- [TASK REQUIREMENTS]:
Retype every entry below without pictures.

- [GIVEN DATA]:
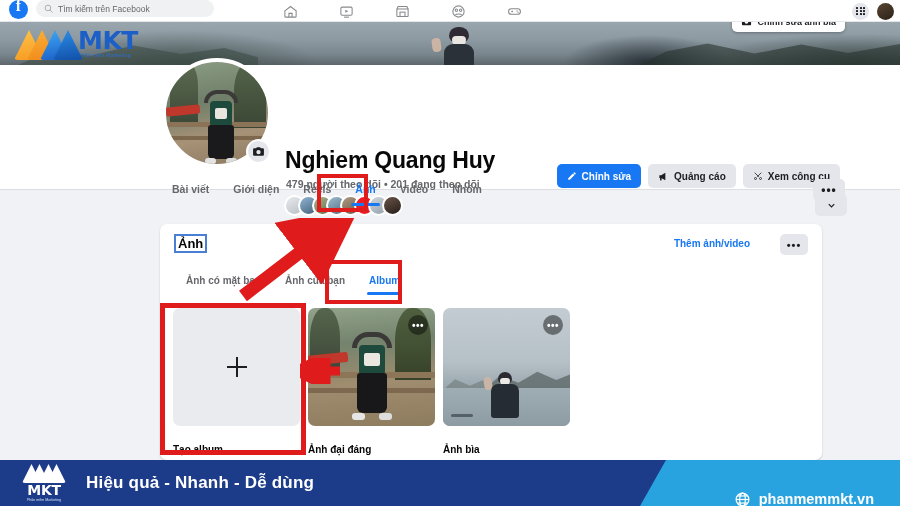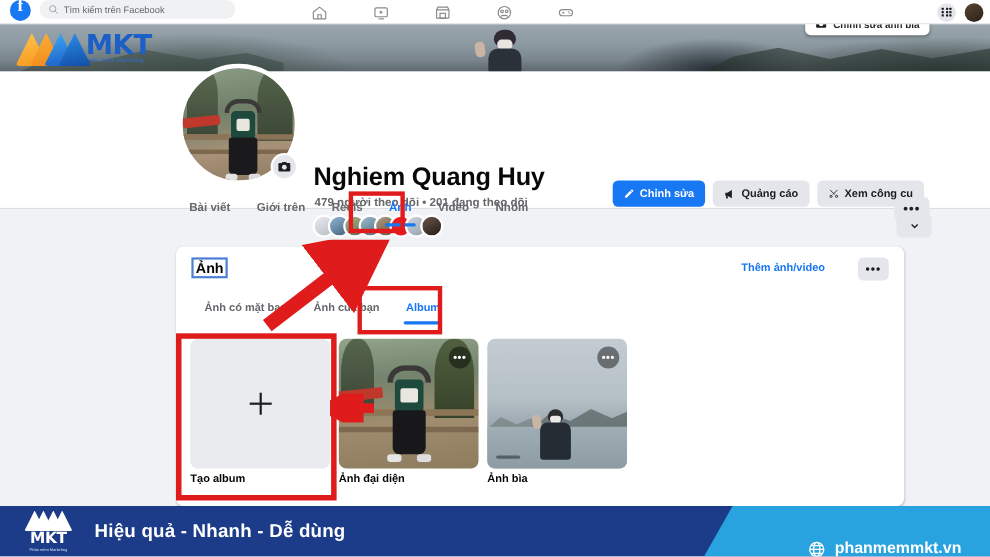--- a/index.html
+++ b/index.html
@@ -564,7 +564,7 @@
         <span>Bài viết</span>
       </div>
     <div class="tab">
-        <span>Giới trên</span>
+        <span>Giới diện</span>
       </div>
     <div class="tab">
         <span>Reels</span>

- [RESPONSE AREA]:
--- a/index.html
+++ b/index.html
@@ -564,7 +564,7 @@
         <span>Bài viết</span>
       </div>
     <div class="tab">
-        <span>Giới trên</span>
+        <span>Giới diện</span>
       </div>
     <div class="tab">
         <span>Reels</span>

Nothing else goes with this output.